Technical Designer

Game Design and Review

Developer's Note: Do Not Rework Your Projects

As of the last few months, I have been very focused on my portfolio. Recently, I've noticed many of my friends and colleagues looking at previous works to place in their portfolio and being fairly disappointed with any previous works they have in it. As with everything, over time a developers own work will seem lackluster when looking back on it.

Which is a good thing!

Finding the issues with your past work is a show of progression, and your want to be a better developer! This feeling becomes problematic when a developer decides to rework their past work to have it "up to par".  Reworking your previous projects is an unfortunate trap many developers fall into, and it can hinder your ability to get the dream game development job you dream of.


Proof of Progress

After searching through many entry and mid level developer/designer positions, it quickly becomes obvious that a developer needs years of experience creating games. But what do the applications specifically mean when they say experience? 

    - Do they mean a previous developer position?  

    - What about creating some quick game jams for a few years?

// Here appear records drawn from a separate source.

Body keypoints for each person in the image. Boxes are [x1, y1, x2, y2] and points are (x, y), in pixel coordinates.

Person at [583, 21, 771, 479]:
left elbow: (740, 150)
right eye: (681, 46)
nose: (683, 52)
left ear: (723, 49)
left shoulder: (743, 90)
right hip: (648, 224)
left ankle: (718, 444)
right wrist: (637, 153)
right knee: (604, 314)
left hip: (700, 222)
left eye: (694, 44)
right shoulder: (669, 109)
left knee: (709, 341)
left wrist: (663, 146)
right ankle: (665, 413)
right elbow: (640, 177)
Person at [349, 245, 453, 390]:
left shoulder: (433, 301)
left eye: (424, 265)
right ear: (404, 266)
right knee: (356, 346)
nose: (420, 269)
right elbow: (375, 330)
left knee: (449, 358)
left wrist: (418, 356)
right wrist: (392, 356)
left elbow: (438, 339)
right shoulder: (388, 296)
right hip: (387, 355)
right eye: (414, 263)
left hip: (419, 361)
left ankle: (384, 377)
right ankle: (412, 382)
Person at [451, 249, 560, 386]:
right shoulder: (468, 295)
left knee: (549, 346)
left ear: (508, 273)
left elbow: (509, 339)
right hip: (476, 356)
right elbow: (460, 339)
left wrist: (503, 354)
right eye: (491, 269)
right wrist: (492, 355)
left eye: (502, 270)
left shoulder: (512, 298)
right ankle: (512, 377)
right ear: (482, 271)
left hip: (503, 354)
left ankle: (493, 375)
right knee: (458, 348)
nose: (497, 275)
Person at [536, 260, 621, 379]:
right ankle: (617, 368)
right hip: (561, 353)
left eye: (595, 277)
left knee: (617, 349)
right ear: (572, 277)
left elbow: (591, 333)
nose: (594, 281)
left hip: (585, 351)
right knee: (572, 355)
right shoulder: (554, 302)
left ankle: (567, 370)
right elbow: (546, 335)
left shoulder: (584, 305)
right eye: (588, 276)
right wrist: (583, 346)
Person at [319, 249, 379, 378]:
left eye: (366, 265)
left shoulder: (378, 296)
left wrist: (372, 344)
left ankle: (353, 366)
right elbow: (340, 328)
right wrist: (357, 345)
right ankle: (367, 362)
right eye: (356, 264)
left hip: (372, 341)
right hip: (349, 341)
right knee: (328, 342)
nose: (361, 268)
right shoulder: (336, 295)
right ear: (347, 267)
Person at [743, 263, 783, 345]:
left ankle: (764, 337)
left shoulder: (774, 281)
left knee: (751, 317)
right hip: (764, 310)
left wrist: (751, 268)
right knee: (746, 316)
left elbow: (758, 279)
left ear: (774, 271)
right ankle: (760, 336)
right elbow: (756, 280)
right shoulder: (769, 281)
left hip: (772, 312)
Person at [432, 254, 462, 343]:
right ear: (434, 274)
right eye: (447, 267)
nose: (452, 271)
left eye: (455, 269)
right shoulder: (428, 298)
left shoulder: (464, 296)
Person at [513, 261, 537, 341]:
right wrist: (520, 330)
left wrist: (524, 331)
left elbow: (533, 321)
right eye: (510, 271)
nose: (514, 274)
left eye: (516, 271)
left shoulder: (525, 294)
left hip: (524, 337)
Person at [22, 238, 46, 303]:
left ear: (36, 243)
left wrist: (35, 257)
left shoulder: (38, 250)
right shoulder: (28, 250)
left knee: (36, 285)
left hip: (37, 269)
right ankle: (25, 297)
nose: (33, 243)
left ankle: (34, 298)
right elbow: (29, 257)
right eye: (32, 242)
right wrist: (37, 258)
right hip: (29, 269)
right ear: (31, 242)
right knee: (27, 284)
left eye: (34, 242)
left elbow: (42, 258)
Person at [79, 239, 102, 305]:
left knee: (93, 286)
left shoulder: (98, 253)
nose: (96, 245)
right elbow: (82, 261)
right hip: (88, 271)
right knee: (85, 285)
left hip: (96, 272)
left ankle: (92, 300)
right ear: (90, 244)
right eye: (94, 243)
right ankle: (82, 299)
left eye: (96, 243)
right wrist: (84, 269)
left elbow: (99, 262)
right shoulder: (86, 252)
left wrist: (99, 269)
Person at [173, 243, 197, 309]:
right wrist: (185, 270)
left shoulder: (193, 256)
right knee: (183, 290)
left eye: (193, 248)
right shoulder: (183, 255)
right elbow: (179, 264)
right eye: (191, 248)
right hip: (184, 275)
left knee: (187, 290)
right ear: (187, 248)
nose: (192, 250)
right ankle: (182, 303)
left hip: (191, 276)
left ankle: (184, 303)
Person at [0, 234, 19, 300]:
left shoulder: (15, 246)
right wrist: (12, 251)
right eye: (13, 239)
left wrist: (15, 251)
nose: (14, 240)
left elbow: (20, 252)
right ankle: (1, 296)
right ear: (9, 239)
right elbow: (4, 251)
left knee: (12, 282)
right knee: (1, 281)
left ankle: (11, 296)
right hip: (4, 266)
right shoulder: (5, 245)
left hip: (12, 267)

    - Would this situation count design courses from college? 

Game design job applications are incredibly vague, and that's completely on purpose. They want to see your creativity.  When they want 2-3 years of design experience, they want you to figure out how you can relate the time you've spent working to their job position.  If we were to look at the questions above, all of them would fit this criteria.

One of the best ways to show this progress of time is with old projects that you don't like.  Most developers will think the project bad, or that they're well above that skill level now, and that's why it's perfect.  The best way to show experience and progression is with old work.  Nothing reads better than, "This game I made two years ago is really rough, but look at this new game which it allowed me to make!"  

By destroying or reworking a previous project, you are getting rid of the proof that you've not only been working at this for a long time, but more importantly that you've been improving your overall skill set.


Remaking the Project

The next argument that comes from the previous point is that remaking a project can be good practice for a developer.  I would agree with that point as a practice tool, since it can increase ones overall ability to design and implement. This does not mean it is a good idea to show off that remake of your project.

You can imagine a scene where a hiring agent finds your application and portfolio after seeing your resume. He see several iterations of the same project.  To him, it's great to see that you can improve a product over and over again!  It looks very nice, and shows improvement which is all fine and dandy until he asks you what else you have to show.

While showing the ability to iterate on a project is great, it is more worthwhile to spend that time on better, more complicated projects.  You are able to show your ability to improve your skills with each different project, as well as fill a portfolio with various works to give you the highest chance of getting hired at the studio of your dreams.


Final Thoughts

There are both good and bad reasons for reworking an old project to turn into portfolio work.  I firmly believe that the best way to show yourself is a good mix of the two.  If you are someone who has a wide array of projects in their portfolio, then feel free to rework a project!  Just make sure it is an old one, to make it plainly obvious how you've improved. You wouldn't want to fall into a situation where you show off your new project and someone can hardly tell the difference.

If you do not have a lot in your portfolio to show, then stay away from reworks.  Focus more on the amount of good content in your portfolio, and you will get the same information through to the hiring agent.